Smart Spam Filtering For Forums and Blogs?
phorm writes "While filtering for spam on email and other related mediums seems to be fairly productive, there is a growing issue with spam on forums, message-boards, blogs, and other such sites. In many cases, sites use prevention methods such as captchas or question-answer values to try and restrict input to human-only visitors. However, even with such safeguards — and especially with most forms of captcha being cracked fairly often these days — it seems that spammers are becoming an increasing nuisance in this regard. While searching for plugins or extensions to spamassassin etc I have had little luck finding anything not tied into the email framework. Google searches for PHP-based spam filtering tends to come up with mostly commercial and/or more email-related filters. Does anyone know of a good system for filtering spam in general messages? Preferably such a system would be FOSS, and something with a daemon component (accessible by port or socket) to offer quick response-times."
Any method you use can be broken. Your only chance is to reduce the likelihood that your site is worth the effort.
Basically, if you use a common solution - no matter of FOSS or commercial - then there will be a thousand other sites that use it too. This attracts attackers because they know when they hack it once, they can re-use it.
However, if you handcode something, no matter how primitive, it likely lasts a lot longer because nobody bothers hacking into your site...
Of course that doesn't work if you have a large site like myspace - there, a single site is worth the effort by itself.
Anyway - then there are two things - a really fast moving animated gif and silly things where you ask people to identify items usually work.
I help out with a site that randomly takes five pictures of cats and dogs and it asks you to identify which of the images contains the highest number of kittens... We barely ever get spam through - and that with almost 20K attempted submissions by non-humans a day makes us pretty happy
Peter.
I have a series of 4 tests to block spam on my website. So far it has stopped over 30,000 attempts in the last year.

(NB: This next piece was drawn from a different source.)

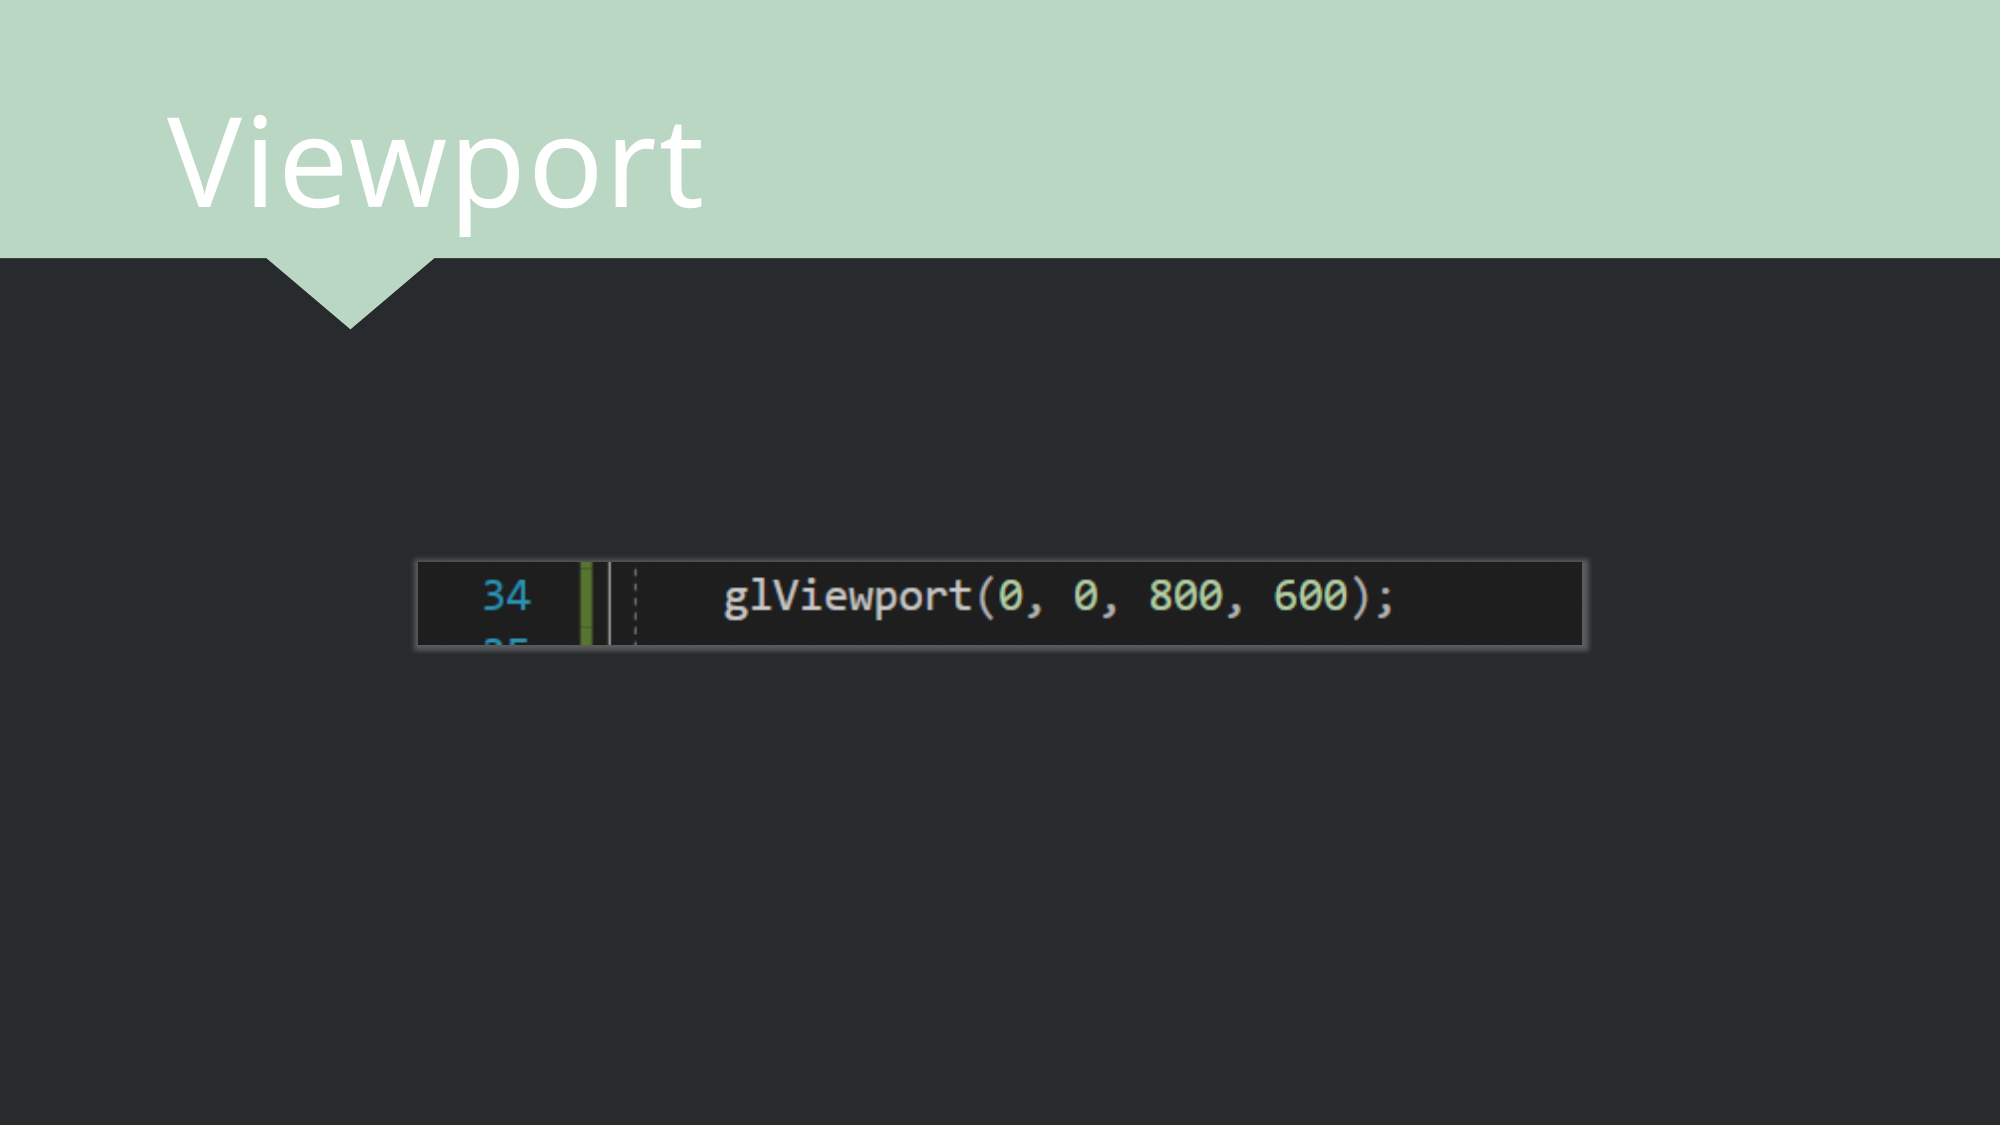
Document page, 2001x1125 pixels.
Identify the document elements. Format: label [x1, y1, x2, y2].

Test one is, does the last name = the first name. For some reason almost all spammers do this.
Second, do they use a keyword from a list of about 15 words.
Third, do they fill out a hidden inputbox? This is sort of the reverse captcha.
Finally do they use more than 4 "http" in a post. Almost all comment spam is an SEO effort to increase their pagerank.
"During My Service In The United States Congress, I Took The Initiative In Creating The Internet." -Al Gore
The difficulty in evaluating Akismet - I speak not as a user but as someone who ended up apparently blacklisted and having to try their appeals system - is that everyone I see praising it is by definition the kind of person who pays attention to the filter and therefore will train it effectively. Since your average wordpress.com user more likely lets false positives pile up, I'd love to know how effective it is for people who don't wonder how effective it is.
I have implemented something similar, but I haven't been checking the number of blocked messages. All I know is that I used to get spam, and now I haven't gotten any for years. I use this for Formus and the Contact Us page.
My rules are:
1) The text boxes for things like name and subject are actually called junk.
2) There are hidden textboxes called name and subject (1 hidden by javascript and one by CSS) that if they are populated the post is ignored.
3) A third hidden field is the result of a simple javascript math equation that is checked on the server side. If the value is wrong, the post is thrown out.
As others have said, if your site is small these types of things are good enough to prevent spam because the spammers won't bother to figure it out. These concepts would never work for any of the larger sites or 3rd party forum software.